== Job item ==
Below are records; reproduce exactly the lines from the first through the one containing "of a career that didn't even start at the".

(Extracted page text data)

────────────────────────────────────────

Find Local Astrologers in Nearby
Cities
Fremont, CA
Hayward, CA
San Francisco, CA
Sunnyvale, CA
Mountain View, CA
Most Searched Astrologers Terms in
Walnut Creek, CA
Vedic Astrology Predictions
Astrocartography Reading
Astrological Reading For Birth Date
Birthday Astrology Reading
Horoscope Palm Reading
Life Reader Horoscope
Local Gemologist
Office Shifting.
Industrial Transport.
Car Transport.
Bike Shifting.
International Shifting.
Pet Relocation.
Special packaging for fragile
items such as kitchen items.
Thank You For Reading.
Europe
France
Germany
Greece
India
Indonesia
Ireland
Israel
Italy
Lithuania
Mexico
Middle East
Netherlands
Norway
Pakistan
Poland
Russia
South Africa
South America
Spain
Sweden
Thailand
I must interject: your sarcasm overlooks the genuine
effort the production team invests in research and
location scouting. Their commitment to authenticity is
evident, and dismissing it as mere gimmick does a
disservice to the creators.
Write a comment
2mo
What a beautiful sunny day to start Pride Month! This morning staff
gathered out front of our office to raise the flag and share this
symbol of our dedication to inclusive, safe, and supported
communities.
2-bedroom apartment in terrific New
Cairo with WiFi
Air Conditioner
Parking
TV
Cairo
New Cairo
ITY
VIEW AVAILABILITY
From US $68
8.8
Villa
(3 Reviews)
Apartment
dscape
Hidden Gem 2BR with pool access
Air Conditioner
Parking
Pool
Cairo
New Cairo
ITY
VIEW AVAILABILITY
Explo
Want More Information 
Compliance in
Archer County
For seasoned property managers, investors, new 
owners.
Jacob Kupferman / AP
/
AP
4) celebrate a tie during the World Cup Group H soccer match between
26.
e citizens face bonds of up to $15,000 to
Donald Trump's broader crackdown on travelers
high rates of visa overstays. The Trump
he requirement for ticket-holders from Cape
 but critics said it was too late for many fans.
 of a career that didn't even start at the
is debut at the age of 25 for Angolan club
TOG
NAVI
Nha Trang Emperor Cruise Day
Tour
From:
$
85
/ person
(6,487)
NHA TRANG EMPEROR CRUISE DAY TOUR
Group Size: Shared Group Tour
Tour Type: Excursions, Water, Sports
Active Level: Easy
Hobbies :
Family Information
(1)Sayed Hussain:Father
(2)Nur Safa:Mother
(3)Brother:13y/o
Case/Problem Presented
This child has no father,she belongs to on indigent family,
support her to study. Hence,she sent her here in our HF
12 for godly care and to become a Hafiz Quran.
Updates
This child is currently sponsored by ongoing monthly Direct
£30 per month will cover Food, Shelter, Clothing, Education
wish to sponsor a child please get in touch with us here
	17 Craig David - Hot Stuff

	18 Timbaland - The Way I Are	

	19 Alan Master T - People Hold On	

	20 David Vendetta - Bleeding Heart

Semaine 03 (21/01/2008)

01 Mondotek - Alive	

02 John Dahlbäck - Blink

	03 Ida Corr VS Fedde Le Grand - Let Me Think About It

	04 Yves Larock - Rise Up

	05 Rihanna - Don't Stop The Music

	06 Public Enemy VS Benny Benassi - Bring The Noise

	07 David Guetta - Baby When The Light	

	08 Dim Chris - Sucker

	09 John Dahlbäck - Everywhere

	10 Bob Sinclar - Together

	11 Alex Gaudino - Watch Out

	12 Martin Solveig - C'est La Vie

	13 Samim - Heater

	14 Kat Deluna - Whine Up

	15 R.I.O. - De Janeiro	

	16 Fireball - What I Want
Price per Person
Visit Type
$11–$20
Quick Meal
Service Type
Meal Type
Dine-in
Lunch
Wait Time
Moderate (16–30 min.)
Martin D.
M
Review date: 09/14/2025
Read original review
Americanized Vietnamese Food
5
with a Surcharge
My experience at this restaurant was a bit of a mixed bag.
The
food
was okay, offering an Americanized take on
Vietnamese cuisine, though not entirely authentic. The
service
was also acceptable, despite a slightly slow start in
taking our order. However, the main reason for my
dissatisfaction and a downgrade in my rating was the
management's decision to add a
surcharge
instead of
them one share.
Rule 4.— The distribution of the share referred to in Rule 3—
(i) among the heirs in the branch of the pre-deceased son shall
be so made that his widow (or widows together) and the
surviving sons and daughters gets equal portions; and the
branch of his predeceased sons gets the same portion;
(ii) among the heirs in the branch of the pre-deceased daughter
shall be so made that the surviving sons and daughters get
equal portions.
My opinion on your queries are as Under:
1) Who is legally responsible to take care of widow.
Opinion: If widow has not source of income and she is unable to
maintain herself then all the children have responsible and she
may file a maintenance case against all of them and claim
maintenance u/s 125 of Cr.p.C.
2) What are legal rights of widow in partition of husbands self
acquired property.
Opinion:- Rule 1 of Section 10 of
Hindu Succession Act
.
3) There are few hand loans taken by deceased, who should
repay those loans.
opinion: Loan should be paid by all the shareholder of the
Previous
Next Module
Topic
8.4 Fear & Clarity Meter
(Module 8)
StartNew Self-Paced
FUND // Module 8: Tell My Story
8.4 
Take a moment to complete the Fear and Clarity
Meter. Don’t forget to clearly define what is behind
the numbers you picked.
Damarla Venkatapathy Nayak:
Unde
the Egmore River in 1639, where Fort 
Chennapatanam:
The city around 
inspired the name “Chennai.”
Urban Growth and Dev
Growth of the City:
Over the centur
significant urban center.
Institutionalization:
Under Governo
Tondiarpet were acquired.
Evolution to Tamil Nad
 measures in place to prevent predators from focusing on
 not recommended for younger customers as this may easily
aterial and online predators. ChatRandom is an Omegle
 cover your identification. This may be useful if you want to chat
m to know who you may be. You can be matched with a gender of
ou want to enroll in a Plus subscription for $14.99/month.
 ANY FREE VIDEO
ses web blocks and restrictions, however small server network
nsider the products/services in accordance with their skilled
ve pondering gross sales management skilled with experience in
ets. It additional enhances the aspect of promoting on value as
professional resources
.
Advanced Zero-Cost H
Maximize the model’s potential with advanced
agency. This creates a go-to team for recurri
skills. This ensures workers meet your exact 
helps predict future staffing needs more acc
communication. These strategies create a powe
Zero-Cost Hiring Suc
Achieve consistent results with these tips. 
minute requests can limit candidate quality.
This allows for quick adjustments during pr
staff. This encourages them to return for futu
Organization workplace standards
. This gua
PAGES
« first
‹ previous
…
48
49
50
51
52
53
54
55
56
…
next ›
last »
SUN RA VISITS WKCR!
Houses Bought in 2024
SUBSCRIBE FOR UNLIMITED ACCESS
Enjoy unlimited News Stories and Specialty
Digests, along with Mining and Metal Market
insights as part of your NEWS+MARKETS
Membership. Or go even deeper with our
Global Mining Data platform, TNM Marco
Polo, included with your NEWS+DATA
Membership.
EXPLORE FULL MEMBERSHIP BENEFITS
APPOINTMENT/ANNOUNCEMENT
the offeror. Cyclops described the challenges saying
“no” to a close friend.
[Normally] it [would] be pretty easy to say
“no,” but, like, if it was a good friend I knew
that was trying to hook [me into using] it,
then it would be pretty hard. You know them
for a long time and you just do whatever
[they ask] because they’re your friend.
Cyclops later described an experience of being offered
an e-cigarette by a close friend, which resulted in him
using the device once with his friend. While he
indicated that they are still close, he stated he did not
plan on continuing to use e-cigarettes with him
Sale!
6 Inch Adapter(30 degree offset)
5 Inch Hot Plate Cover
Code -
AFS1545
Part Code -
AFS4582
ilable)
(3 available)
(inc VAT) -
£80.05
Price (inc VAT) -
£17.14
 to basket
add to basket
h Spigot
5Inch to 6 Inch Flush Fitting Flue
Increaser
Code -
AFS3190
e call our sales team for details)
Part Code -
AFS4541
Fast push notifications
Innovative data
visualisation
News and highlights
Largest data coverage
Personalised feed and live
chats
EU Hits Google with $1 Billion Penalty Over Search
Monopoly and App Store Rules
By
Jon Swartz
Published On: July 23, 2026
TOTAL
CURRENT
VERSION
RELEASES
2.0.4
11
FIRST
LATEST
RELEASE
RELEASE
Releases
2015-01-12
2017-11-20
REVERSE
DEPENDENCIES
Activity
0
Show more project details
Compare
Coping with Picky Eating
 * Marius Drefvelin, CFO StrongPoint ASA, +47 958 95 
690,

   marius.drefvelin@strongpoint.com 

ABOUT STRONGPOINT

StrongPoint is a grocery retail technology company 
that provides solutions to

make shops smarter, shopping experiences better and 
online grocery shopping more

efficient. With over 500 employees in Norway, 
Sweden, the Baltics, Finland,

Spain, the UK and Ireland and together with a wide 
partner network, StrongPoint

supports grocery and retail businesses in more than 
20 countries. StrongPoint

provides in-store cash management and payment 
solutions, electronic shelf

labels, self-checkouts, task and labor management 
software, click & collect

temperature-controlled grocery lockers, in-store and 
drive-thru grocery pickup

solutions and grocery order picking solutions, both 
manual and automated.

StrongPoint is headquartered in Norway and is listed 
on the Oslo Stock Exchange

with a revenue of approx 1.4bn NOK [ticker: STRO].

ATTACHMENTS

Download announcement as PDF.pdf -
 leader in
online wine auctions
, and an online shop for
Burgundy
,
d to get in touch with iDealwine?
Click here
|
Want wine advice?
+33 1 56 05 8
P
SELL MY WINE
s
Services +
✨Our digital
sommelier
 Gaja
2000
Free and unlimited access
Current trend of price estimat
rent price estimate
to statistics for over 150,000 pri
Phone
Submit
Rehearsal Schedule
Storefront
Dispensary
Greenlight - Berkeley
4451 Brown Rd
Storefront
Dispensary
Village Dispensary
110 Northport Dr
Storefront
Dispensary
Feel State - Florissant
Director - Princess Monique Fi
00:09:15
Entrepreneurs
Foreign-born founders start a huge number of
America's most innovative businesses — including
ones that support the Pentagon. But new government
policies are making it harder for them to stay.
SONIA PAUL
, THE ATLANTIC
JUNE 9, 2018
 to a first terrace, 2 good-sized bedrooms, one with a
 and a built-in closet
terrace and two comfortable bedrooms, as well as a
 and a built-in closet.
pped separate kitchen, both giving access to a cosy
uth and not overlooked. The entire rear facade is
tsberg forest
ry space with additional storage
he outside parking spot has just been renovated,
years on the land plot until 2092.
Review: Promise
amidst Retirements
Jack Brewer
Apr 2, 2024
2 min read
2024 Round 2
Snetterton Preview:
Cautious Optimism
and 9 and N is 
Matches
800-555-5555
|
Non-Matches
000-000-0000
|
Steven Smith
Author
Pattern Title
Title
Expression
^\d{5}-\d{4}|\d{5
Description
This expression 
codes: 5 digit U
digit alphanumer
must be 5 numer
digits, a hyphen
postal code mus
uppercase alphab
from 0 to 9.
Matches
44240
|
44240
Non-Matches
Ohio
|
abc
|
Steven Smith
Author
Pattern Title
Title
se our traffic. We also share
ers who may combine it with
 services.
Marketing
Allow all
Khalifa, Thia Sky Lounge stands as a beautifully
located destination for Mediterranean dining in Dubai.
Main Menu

────────────────────────────────────────

== Reply ==
Find Local Astrologers in Nearby
Cities
Fremont, CA
Hayward, CA
San Francisco, CA
Sunnyvale, CA
Mountain View, CA
Most Searched Astrologers Terms in
Walnut Creek, CA
Vedic Astrology Predictions
Astrocartography Reading
Astrological Reading For Birth Date
Birthday Astrology Reading
Horoscope Palm Reading
Life Reader Horoscope
Local Gemologist
Office Shifting.
Industrial Transport.
Car Transport.
Bike Shifting.
International Shifting.
Pet Relocation.
Special packaging for fragile
items such as kitchen items.
Thank You For Reading.
Europe
France
Germany
Greece
India
Indonesia
Ireland
Israel
Italy
Lithuania
Mexico
Middle East
Netherlands
Norway
Pakistan
Poland
Russia
South Africa
South America
Spain
Sweden
Thailand
I must interject: your sarcasm overlooks the genuine
effort the production team invests in research and
location scouting. Their commitment to authenticity is
evident, and dismissing it as mere gimmick does a
disservice to the creators.
Write a comment
2mo
What a beautiful sunny day to start Pride Month! This morning staff
gathered out front of our office to raise the flag and share this
symbol of our dedication to inclusive, safe, and supported
communities.
2-bedroom apartment in terrific New
Cairo with WiFi
Air Conditioner
Parking
TV
Cairo
New Cairo
ITY
VIEW AVAILABILITY
From US $68
8.8
Villa
(3 Reviews)
Apartment
dscape
Hidden Gem 2BR with pool access
Air Conditioner
Parking
Pool
Cairo
New Cairo
ITY
VIEW AVAILABILITY
Explo
Want More Information 
Compliance in
Archer County
For seasoned property managers, investors, new 
owners.
Jacob Kupferman / AP
/
AP
4) celebrate a tie during the World Cup Group H soccer match between
26.
e citizens face bonds of up to $15,000 to
Donald Trump's broader crackdown on travelers
high rates of visa overstays. The Trump
he requirement for ticket-holders from Cape
 but critics said it was too late for many fans.
 of a career that didn't even start at the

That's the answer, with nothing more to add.